→ ACTION ITEM
From the entries below, copy every line where the string "subsection" appears.
[[ LISTED RECORDS open ]]
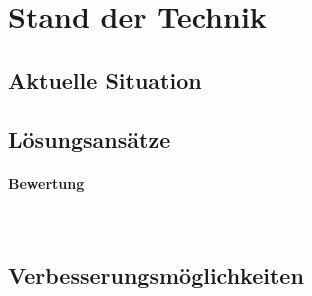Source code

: 
\section{Stand der Technik}
\label{Stand der Technik}

\subsection{Aktuelle Situation}
\label{Stand der Technik:Aktuelle Situation}


\subsection{Lösungsansätze}
\label{Stand der Technik:Lösungsansätze}


\paragraph{Bewertung}~\\


\subsection{Verbesserungsmöglichkeiten}
\label{Stand der Technik:Verbesserungsmöglichkeiten}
[[ LISTED RECORDS closed ]]
→ TASK RESULT
\subsection{Aktuelle Situation}
\subsection{Lösungsansätze}
\subsection{Verbesserungsmöglichkeiten}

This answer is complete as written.